FLOW-1: Prevent double-refund on failed CREATE/DEPOSIT

[liobrasil]

Fixes #16

FLOW-1 is addressed by using a single-path, pull-based refund model (crediting claimableRefunds and requiring the user to claimRefund) rather than mixing direct refunds with escrow credits.

This PR adds regression coverage for the failed DEPOSIT_TO_YIELDVAULT path (CREATE already has coverage) to ensure failures always result in a claimable refund and never re-introduce double-refund semantics.

[claude]

Pull Request Review: FLOW-1 Double-Refund Prevention

Summary

This PR adds regression test coverage for failed DEPOSIT_TO_YIELDVAULT operations to ensure the refund mechanism correctly credits claimableRefunds rather than allowing double-refunds.
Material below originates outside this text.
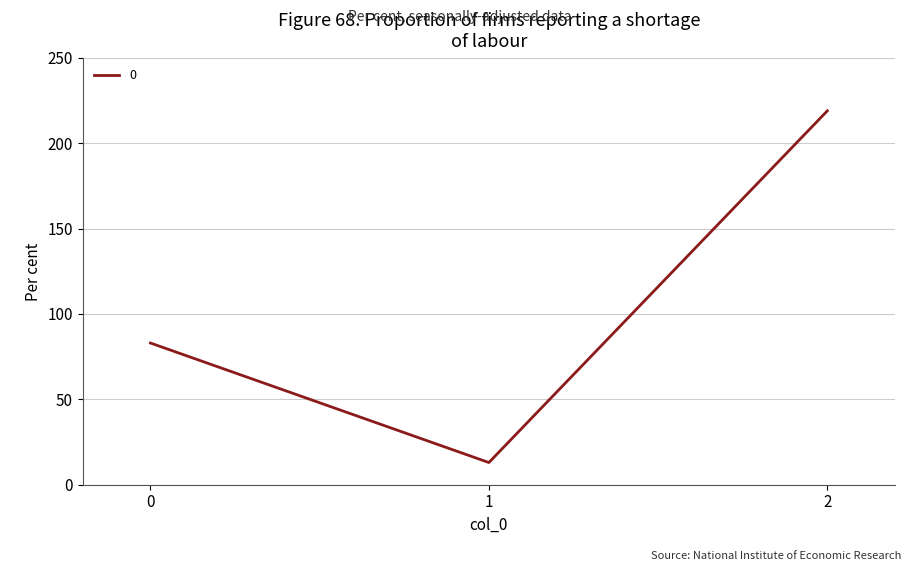

Rank the categories by value from lowest to highest.

1, 0, 2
The test mirrors the existing test_CompleteProcessing_FailureRefundsBalance coverage for CREATE operations.

Code Quality: Excellent

Strengths

1. Clear test naming - The test name explicitly indicates it covers the DEPOSIT_TO_YIELDVAULT path
2. Proper structure - Follows the AAA pattern consistently
3. Comprehensive assertions - Verifies both balance states along with request metadata
4. Code duplication is acceptable - The duplication is justified as it provides explicit coverage for a distinct request type

Security: Strong

Regression Coverage

• Addresses FLOW-1: The test explicitly validates that the single-path refund model is preserved
• No double-refund vectors: By asserting getUserPendingBalance == 0, the test ensures funds cannot be claimed via both direct bridge AND refund claim
• COA fund return validation: The test requires COA to return exactly 1 ether, matching the contract strict validation

Contract Alignment

The test correctly exercises the two-phase commit pattern:

1. startProcessing: Moves funds from pendingUserBalances to COA
2. completeProcessing on failure: COA returns funds, which are credited to claimableRefunds

This matches the Cadence worker behavior.

Test Coverage: Improved

What This Adds

• DEPOSIT_TO_YIELDVAULT failure path: Previously only CREATE had explicit failure refund coverage
• Symmetric testing: Now both deposit-requiring operations have parallel test coverage

Existing Coverage Analysis

• CREATE failure: Line 313
• DEPOSIT failure: Line 335 (this PR)
• CLOSE success: Line 359
• Missing: WITHDRAW failure path, ERC20 token failure paths

Recommendations for Future Coverage

While not blocking for this PR, consider adding:

1. ERC20 failure tests: Both CREATE and DEPOSIT with ERC20 tokens
2. WITHDRAW failure test: Validate that WITHDRAW failures dont create spurious refunds
3. Cadence integration test: Add a test that validates DEPOSIT failure end-to-end

Performance: No Concerns

• Test is lightweight
• No loops or complex computations
• Foundry test execution is fast

Best Practices: Follows Conventions

1. Naming: Follows existing pattern
2. Location: Correctly placed adjacent to related test at line 335
3. Magic numbers: Uses existing constants
4. Prank usage: Properly scoped

Minor Observations

1. Test data alignment: Uses yieldVaultId 42 consistently with other tests
2. Error message: Uses generic Cadence error - acceptable for unit tests
3. No ERC20 variant: This test only covers native FLOW (maintains parity with CREATE test)

Verdict: APPROVE

This PR successfully addresses issue 16 by adding necessary regression coverage for failed DEPOSIT operations. The test is well-structured, security-focused, and maintains consistency with existing test patterns.

Checklist

• Addresses stated issue (FLOW-1 regression coverage)
• No bugs or logic errors
• Follows repository conventions
• Security-conscious assertions
• No performance concerns
• Appropriate test coverage expansion

Recommendation: Merge after CI passes. Consider filing a follow-up issue for the ERC20/WITHDRAW test coverage gaps noted above.